Le motivazioni della revoca e il caso Futuro Nazionale
Al centro del contendere ci sarebbe l’appartenenza dell’ormai ex assessore Amicarelli a Futuro Nazionale e l’impegno del gruppo nelle elezioni suppletive di Reggio Calabria. Motivazioni che il movimento definisce “risibili“, sostenendo come ogni passaggio politico fosse stato pienamente condiviso e concordato con lo stesso Murone fino a pochi giorni fa. Secondo la nota, la scelta di Lamezia differisce nettamente da quanto accaduto a Crotone, configurandosi come la volontà di soddisfare “piccoli dispetti politici” di forze esterne che condizionerebbero l’operato di un sindaco ritenuto ormai politicamente debole.

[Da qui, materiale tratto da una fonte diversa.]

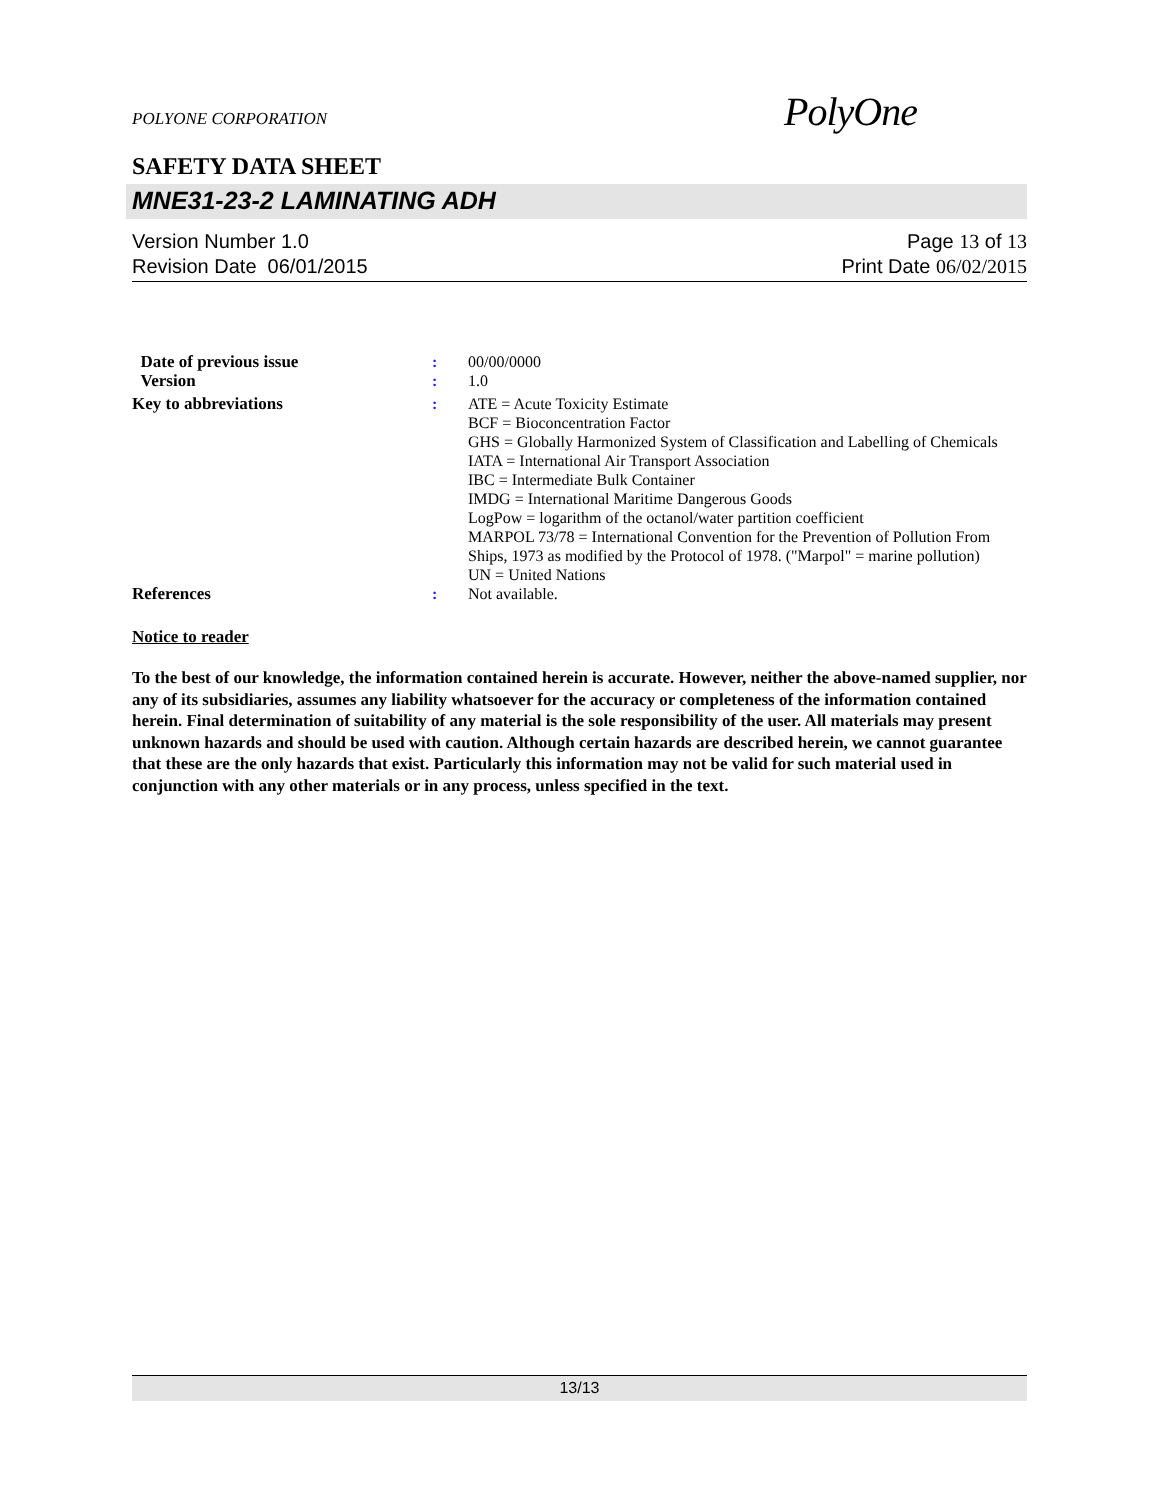POLYONE CORPORATION
PolyOne
SAFETY DATA SHEET
MNE31-23-2 LAMINATING ADH
Version Number 1.0
Revision Date 06/01/2015
Page 13 of 13
Print Date 06/02/2015
Date of previous issue : 00/00/0000
Version : 1.0
Key to abbreviations : ATE = Acute Toxicity Estimate
BCF = Bioconcentration Factor
GHS = Globally Harmonized System of Classification and Labelling of Chemicals
IATA = International Air Transport Association
IBC = Intermediate Bulk Container
IMDG = International Maritime Dangerous Goods
LogPow = logarithm of the octanol/water partition coefficient
MARPOL 73/78 = International Convention for the Prevention of Pollution From Ships, 1973 as modified by the Protocol of 1978. ("Marpol" = marine pollution)
UN = United Nations
References : Not available.
Notice to reader
To the best of our knowledge, the information contained herein is accurate. However, neither the above-named supplier, nor any of its subsidiaries, assumes any liability whatsoever for the accuracy or completeness of the information contained herein. Final determination of suitability of any material is the sole responsibility of the user. All materials may present unknown hazards and should be used with caution. Although certain hazards are described herein, we cannot guarantee that these are the only hazards that exist. Particularly this information may not be valid for such material used in conjunction with any other materials or in any process, unless specified in the text.
13/13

La promessa e il futuro dell’amministrazione
Futuro Nazionale avverte che la vicenda non si chiuderà con la semplice presa d’atto della revoca. È infatti prevista a breve una conferenza stampa in cui il movimento promette di ricostruire l’intera vicenda “atto per atto”, rivolgendosi direttamente ai cittadini e agli elettori che hanno sostenuto la giunta. L’addio al profilo di lealtà tenuto finora trasforma il gruppo in un’opposizione o un controllore intransigente: da oggi l’operato del sindaco sarà vagliato giorno per giorno senza sconti, lanciando un monito anche a chi intenderebbe approfittare del rimpasto per occupare le poltrone vacanti.